Furthermore, the application of existing laws and regulations to Internet
companies remains somewhat unclear. Our business and operating results may be
negatively affected by new laws, and such existing or new regulations may expose
us to substantial compliance costs and liabilities and may impede the growth in
use of the Internet. Additionally, our third party data partners may be
adversely affected by any new or existing laws.
The
application of these statutes and others to the Internet search industry is not
entirely settled. Further, several existing and proposed federal laws could have
an impact on our business and our third party data partners’
business:
·
|
The
Digital Millennium Copyright Act and its related safe harbors, are
intended to reduce the liability of online service providers for listing
or linking to third-party websites that include materials that infringe
copyrights or other rights of
others.
|
·
|
The
CAN-SPAM Act of 2003 and certain state laws are intended to regulate
interstate commerce by imposing limitations and penalties on the
transmission of unsolicited commercial electronic mail via the
Internet.
|
·
|
There
have been several bills introduced in the Congress in recent years
relating to protecting privacy. As with any change in Presidential
administration, especially to one more likely to protect privacy, new
legislation in this area may be
enacted.
|
·
|
Adopted
and pending consumer protection and privacy
legislation.
|
With
respect to the subject matter of each of these laws, courts may apply these laws
in unintended and unexpected ways. As a company that
provides services over the Internet, we may be subject to an action brought
under any of these or future laws governing online services. We may also be
subject to costs and liabilities with respect to privacy issues. Several
Internet companies have incurred costs and paid penalties for violating their
privacy policies. Further, it is anticipated that new legislation may be
adopted by federal and state governments with respect to user privacy.

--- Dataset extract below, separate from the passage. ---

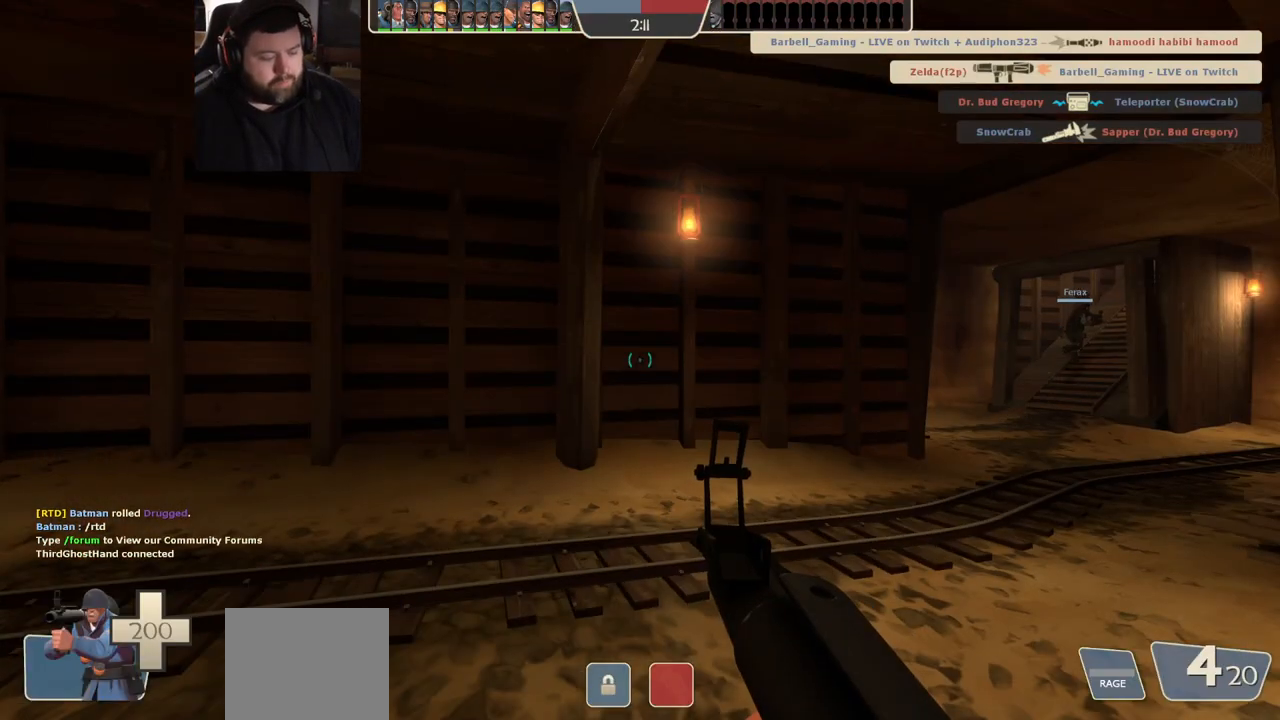
{"dt_ms": 1000, "buttons": [], "left_stick": "up", "right_stick": "center", "events": [[500, "left_stick", "up"], [550, "SQUARE", "down"], [633, "SQUARE", "up"], [867, "right_stick", "right"], [1000, "right_stick", "center"]]}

Additionally, foreign governments may pass laws which could negatively impact
our business or may prosecute us for our products and services based upon
existing laws. The restrictions imposed by and cost of complying with,
current and possible future laws and regulations related to our business could
harm our business and operating results. Further, any such laws
that affect our third party data partners could indirectly harm our business and
operating results.
If
we are subject to legal claims, and/or government enforcement actions and held
liable for our or our customers’ failure to comply with federal, state and
foreign laws, regulations or policies governing consumer privacy, it could
materially harm our business and damage our reputation.
Recent
growing public concern regarding privacy and the collection, distribution and
use of information about Internet users has led to increased federal, state and
foreign scrutiny and legislative and regulatory activity concerning data
collection and use practices. The United States Congress currently has pending
legislation regarding privacy and data security measures (e.g., S. 1490, the
"Personal Data Privacy and Security Act of 2009"). Any failure by us to comply
with applicable federal, state and foreign laws and the requirements of
regulatory authorities may result in, among other things, indemnification
liability to our customers and the advertising agencies we work with,
administrative enforcement actions and fines, class action lawsuits, cease and
desist orders, and civil and criminal liability. Recently, class action lawsuits
have been filed alleging violations of privacy laws by Internet service
providers. The European Union's directive addressing data privacy limits our
ability to collect and use information regarding Internet users. These
restrictions may limit our ability to target advertising in most European
countries. Our failure to comply with these or other federal, state or foreign
laws could result in liability and materially harm our business.
In
addition to government activity, privacy advocacy groups and the technology and
direct marketing industries are considering various new, additional or different
self-regulatory standards. This focus, and any legislation, regulations or
standards promulgated, may impact us adversely. Governments, trade associations
and industry self-regulatory groups may enact more burdensome laws, regulations
and guidelines, including consumer privacy laws, affecting our customers and us.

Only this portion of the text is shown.